All lines in the records below that hold "APERTURE" are to be shown.

Circuit design data:
━━━━━━
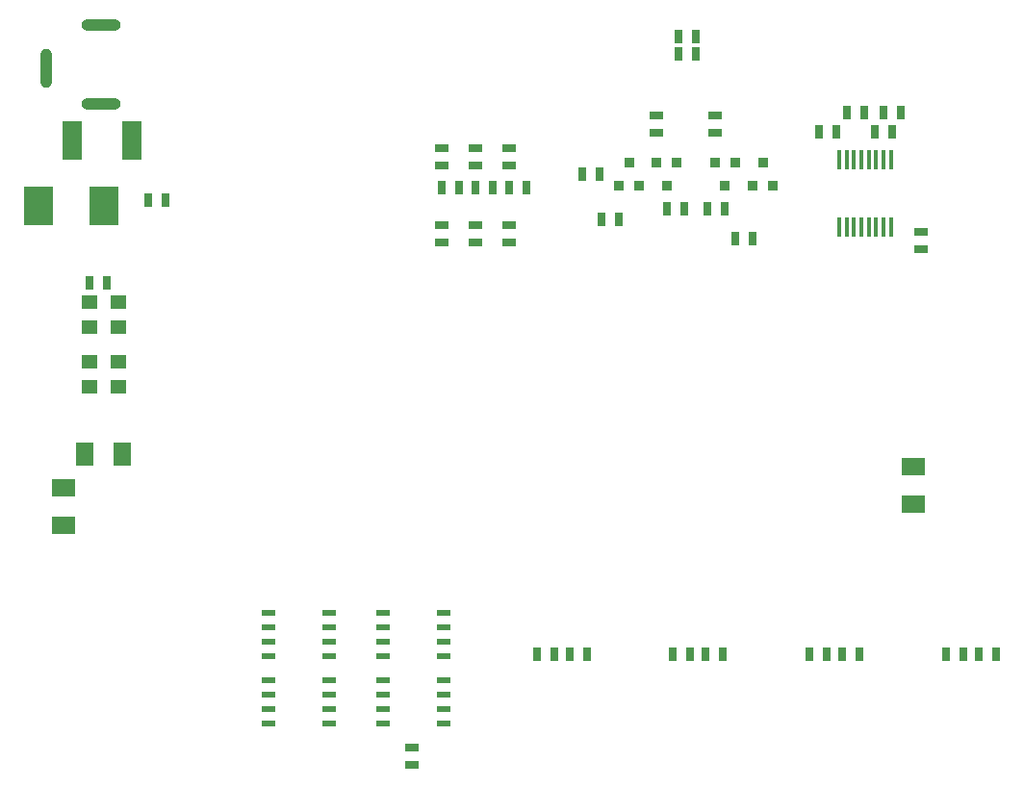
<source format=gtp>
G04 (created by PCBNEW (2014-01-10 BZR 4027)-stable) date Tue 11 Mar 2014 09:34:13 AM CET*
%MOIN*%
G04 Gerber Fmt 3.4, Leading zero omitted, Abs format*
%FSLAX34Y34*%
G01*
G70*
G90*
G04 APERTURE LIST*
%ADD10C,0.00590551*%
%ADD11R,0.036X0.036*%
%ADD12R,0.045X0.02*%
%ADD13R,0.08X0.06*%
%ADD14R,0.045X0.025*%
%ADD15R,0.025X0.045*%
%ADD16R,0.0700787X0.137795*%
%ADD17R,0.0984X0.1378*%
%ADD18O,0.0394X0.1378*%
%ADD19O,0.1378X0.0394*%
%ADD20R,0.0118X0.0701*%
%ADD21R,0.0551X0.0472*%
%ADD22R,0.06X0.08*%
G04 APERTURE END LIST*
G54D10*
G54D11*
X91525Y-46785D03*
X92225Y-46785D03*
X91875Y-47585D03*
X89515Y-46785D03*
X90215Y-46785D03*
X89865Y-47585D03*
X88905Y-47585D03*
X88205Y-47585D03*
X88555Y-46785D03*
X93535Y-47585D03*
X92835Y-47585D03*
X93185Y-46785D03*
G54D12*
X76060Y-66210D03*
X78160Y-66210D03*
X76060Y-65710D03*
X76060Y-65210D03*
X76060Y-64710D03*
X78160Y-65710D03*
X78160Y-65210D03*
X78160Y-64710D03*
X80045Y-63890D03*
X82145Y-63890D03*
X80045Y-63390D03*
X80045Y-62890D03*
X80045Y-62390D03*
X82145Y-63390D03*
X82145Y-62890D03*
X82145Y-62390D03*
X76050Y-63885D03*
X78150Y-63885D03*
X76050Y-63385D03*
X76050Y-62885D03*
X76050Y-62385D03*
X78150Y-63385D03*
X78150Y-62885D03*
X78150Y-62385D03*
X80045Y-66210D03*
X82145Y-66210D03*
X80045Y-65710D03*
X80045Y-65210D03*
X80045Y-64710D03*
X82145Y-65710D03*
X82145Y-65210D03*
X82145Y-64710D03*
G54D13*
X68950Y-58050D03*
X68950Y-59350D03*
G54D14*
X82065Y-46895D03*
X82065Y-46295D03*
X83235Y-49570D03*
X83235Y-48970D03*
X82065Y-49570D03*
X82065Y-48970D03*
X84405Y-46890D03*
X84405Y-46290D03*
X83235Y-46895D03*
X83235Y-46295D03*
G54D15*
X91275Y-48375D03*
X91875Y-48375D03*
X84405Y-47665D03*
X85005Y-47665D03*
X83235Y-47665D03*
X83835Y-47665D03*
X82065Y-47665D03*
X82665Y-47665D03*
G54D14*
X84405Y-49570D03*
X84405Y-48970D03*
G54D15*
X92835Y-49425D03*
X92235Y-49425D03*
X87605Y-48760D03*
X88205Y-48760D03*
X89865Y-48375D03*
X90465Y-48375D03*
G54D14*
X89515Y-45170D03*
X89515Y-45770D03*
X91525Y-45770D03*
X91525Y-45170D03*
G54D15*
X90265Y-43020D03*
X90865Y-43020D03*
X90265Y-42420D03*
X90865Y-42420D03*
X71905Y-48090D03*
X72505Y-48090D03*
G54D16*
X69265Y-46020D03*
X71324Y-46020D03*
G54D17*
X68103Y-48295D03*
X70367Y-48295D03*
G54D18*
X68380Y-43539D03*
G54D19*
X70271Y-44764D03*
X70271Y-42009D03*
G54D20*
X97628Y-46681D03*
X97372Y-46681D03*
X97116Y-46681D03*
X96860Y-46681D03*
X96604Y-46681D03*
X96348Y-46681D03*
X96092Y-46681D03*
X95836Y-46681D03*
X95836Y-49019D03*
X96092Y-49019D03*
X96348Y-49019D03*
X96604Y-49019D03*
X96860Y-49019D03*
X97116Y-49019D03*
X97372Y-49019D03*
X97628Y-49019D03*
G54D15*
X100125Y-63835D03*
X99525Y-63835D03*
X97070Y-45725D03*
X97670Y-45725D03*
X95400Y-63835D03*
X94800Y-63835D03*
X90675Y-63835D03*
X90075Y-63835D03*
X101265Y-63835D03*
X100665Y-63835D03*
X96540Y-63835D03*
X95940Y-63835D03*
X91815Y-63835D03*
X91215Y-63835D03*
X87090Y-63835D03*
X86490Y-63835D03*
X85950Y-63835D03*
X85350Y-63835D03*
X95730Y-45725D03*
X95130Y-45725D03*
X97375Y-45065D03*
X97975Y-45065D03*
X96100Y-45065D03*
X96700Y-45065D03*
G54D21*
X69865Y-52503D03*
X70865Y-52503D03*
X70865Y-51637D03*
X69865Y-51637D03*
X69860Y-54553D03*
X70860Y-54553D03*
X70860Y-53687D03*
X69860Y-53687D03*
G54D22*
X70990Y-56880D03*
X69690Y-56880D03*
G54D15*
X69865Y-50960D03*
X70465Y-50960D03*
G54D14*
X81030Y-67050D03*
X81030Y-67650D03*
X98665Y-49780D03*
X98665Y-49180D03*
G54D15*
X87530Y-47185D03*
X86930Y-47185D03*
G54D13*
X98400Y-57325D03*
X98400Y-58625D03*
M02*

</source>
━━━━━━
**TASK RESULT**
G04 APERTURE LIST*
G04 APERTURE END LIST*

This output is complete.